The Strawbs Still Shine at B.B. King’s
Four songs into their set Tuesday night at B.B. King’s, Strawbs frontman David Cousins brought out the heavy artillery. Bassist Chas Cronk held down a tensely swaying pulse and added an extra layer of ominous ambience with his footpedals as Cousins and lead player David Lambert built a richly overcast, menacing backdrop with their acoustic guitars. Cousins had explained that the song, New World – the centerpiece of the band’s iconic 1972 album Grave New World – was inspired by the Bloody Sunday massacre in Ireland earlier that year. This time out, he dedicated it to the victims of 9/11, which had special resonance since this was the eleventh anniversary of that particular massacre. And he held nothing back. When he hit the second chorus, his face twisted into a venomous grimace. “May you rot, MAY YOU ROT, in your grave new world!” he snarled, evoking as much outraged horror as murderously vengeful intent. In a year full of amazing concert moments in this city, it was arguably the most intense. From beginning to end, this veteran group put to shame bands a third their age with the majesty of their arrangements, the craftsmanship of their tunes and their lyrics, which remain as socially relevant as they were decades ago.
The band’s vocal harmonies at this stage of their career are tighter and soar higher than anything Crosby, Stills and Nash ever did, their guitar chops are still tight, and so is their songwriting. Even in his youth, Cousins always had the voice of a man in his fifties; in the forty years since Grave New World, it’s barely changed, and it suits him even better than it did then. He’s grown into himself.
In the years that have passed since the band was playing stadiums, the songs have aged just as well. Their tunesmithing seems even more remarkable in this era of samples and machine-tooled melodies. They began their mostly acoustic trio show with their very first single, the wryly aphoristic, Jethro Tull-like Man Who Called Himself Jesus, following with the even more telling, metaphorically-charged, gorgeously harmony-driven Weary Song, from their 1970 Dragonfly album. A similarly lush, wistful new song from a forthcoming album due out early next year paid homage to Sandy Denny, their singer who abruptly left for Fairport Convention after recording a Strawbs album in Denmark that didn’t see a release until over twenty years later.

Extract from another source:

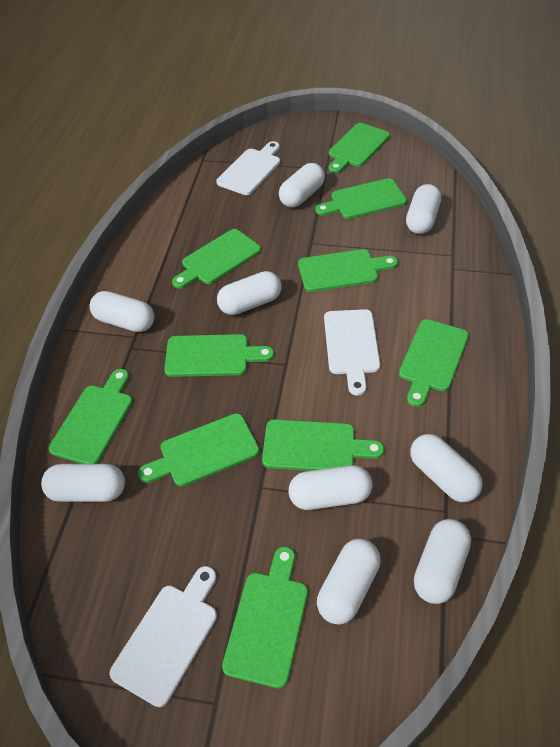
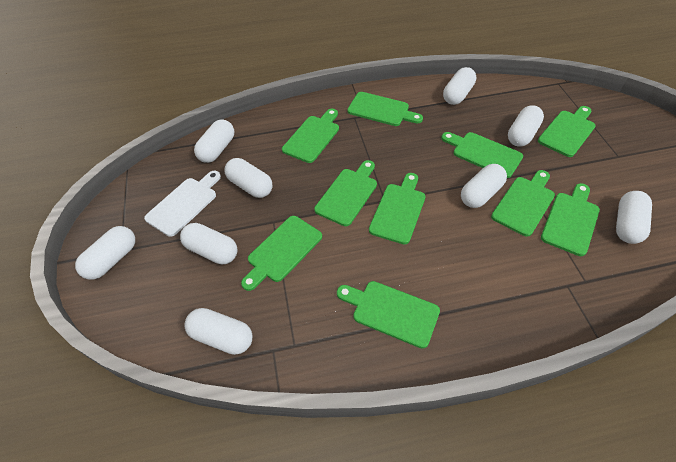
white cutting board: [110,566,217,707] [216,141,280,195] [324,309,380,396] = 3 -> [144,171,221,237] = 1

After the fireworks of Grave New World, they took a slow, psychedelic detour through Oh How She Changed, another 1968 track that made use of the alternate guitar tunings from ancient British folk music that have served this band so well over the decades. Cousins returned to righteous rage with the epic The Hangman and the Papist, a track that seemed somewhat obvious when it came out in 1971 but has taken on greater significance in this age of renewed religious hatred. Then he reached to his side for an electric dulcimer and launched into a rousing, well-applauded verison of Benedictus, the big, Byrdsy FM radio hit from Grave New World with inscrutable lyrics taken from the Chinese Book of the Dead.
From there they went into an unexpectedly fiery version of the art-rock mini-suite Ghosts, Cousins taking a tastily bluesy, incisive solo over the insistent jangle of the guitars. Likewise, a raw, unapologetically High Romantic version of the Autumn Suite – a song that Cousins said had become a soundtrack to hundreds of weddings since the band released it on the Hero and Heroine album in 1974 – redeemed it from the overproduction of the studio version. Volume-wise, the high point of the evening was Cold Steel, a richly anthemic 2004 kiss-off anthem sung vigorously by Lambert, Cousins’ biting banjo work adding an extra edge to the overtones ringing from Cronk’s twelve-string guitar. The nostalgic You and I When We Were Young and a hypnotic take on an unexpected 1975 ballad, Shine On Silver Sun, came toward the end of the set. The trio closed and then encored with a couple of British folk standards, coming full circle with the music that has inspired them from the very beginning.